Unlike some of his predecessors, Barnea had no public profile before he was named Mossad chief, notes former Mossad officer Avner Avraham.

"He operated over the years in secrecy, and his name was revealed to the public [only] after his appointment," Avraham told SpyTalk. But the media landscape today is far different than just a few years ago, he says, when Israelis were told little about their national security agencies, much less the name of their chiefs. Now, "they have an official website through which you can contact them," said Avraham, founder and chairman of the international agency Spylegends.com.

Still, Barnea has already amassed a legend. As Mossad's operations chief, Barnea is also credited with supervising the November 2020 assassination of Iran's top nuclear scientist Mohsen Fakhrizadeh as he drove his car in small resort town just east of Tehran.

According to a recent account of t​​he assassination in the New York Times,the operation used a computerized machine gun tricked out with artificial intelligence to account for gun sight recoil, plus multiple cameras to positively identify Fakhrizadeh and keep watch for any interference. The weapon's computer was linked via satellite to a sniper in Israel, who remotely squeezed the trigger more than a thousand miles away. Three bullets to Fakhrizadeh's spine killed him instantly, according to the account. The accuracy of the weapon left Fakhrizadeh's wife, who sat beside him in the car, untouched.

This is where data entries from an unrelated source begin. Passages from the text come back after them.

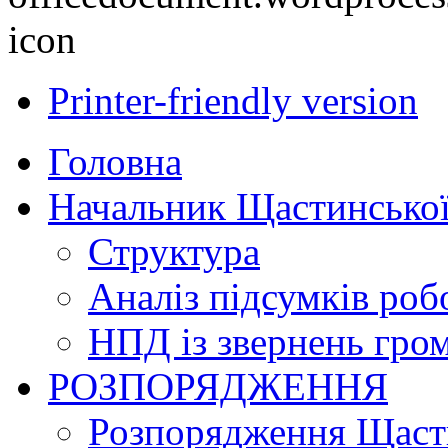
Printer-friendly version
Головна
Начальник Щастинської
Структура
Аналіз підсумків роб
НПД із звернень гро
РОЗПОРЯДЖЕННЯ
Розпорядження Щасти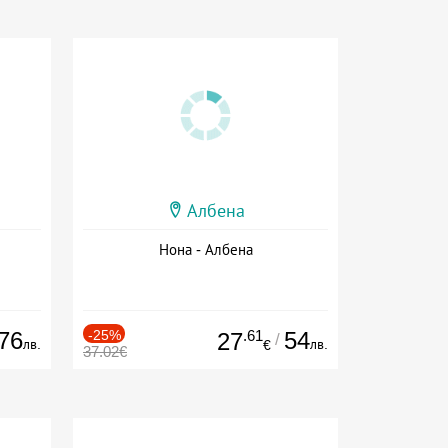
Албена
Нона - Албена
76
-25%
.61
54
27
/
лв.
лв.
€
37.02€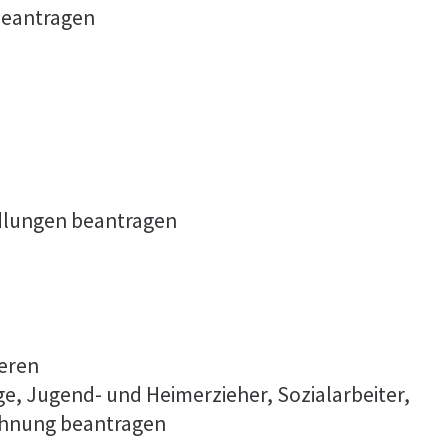
beantragen
dlungen beantragen
ieren
ge, Jugend- und Heimerzieher, Sozialarbeiter,
ichnung beantragen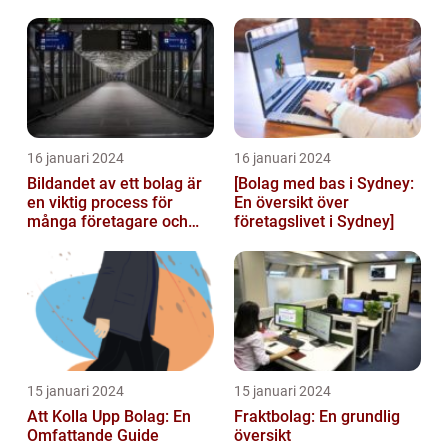
betydande roll för
landets...
16 januari 2024
16 januari 2024
Bildandet av ett bolag är
[Bolag med bas i Sydney:
en viktig process för
En översikt över
många företagare och
företagslivet i Sydney]
privatpersoner som vill
starta ...
15 januari 2024
15 januari 2024
Att Kolla Upp Bolag: En
Fraktbolag: En grundlig
Omfattande Guide
översikt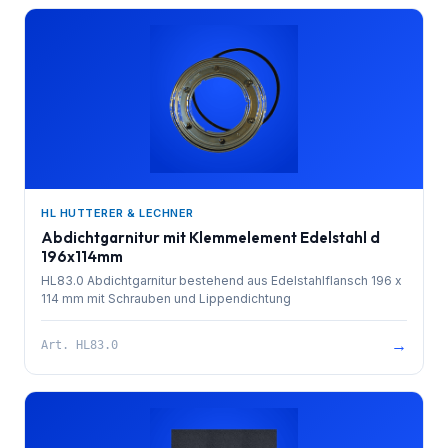
HL HUTTERER & LECHNER
Abdichtgarnitur mit Klemmelement Edelstahl d
196x114mm
HL83.0 Abdichtgarnitur bestehend aus Edelstahlflansch 196 x
114 mm mit Schrauben und Lippendichtung
→
Art.
HL83.0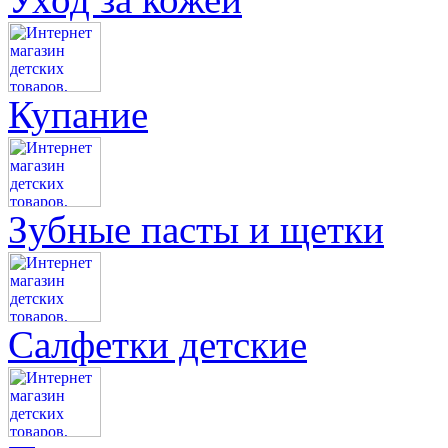
Купание
Зубные пасты и щетки
Салфетки детские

Fakhrizadeh's high-tech assassination exemplified what Barnea's colleagues call his "out-of-the-box" approach to Mossad operations. It also underscored his fascination with technology and gadgets and his determination to upgrade  Mossad operations with more use of them. Though he's only been in the director's chair for four months, Barnea has already begun to create new units that place a heavy emphasis on cyber and high-tech, Melman said. In that, he's much like the bosses of the CIA and other spy services worldwide.

Fakhrizadeh was the sixth and highest ranking Iranian nuclear scientist to be killed by the Israelis since they began their ruthless shadow war against Iran and its nuclear program more than two decades ago. Barnea also directed the sophisticated cyber attack on Iran's primary uranium enrichment facility in Natanz in April of this year. That attack knocked out a power station some 150 feet underground, destroying or damaging thousands of centrifuges.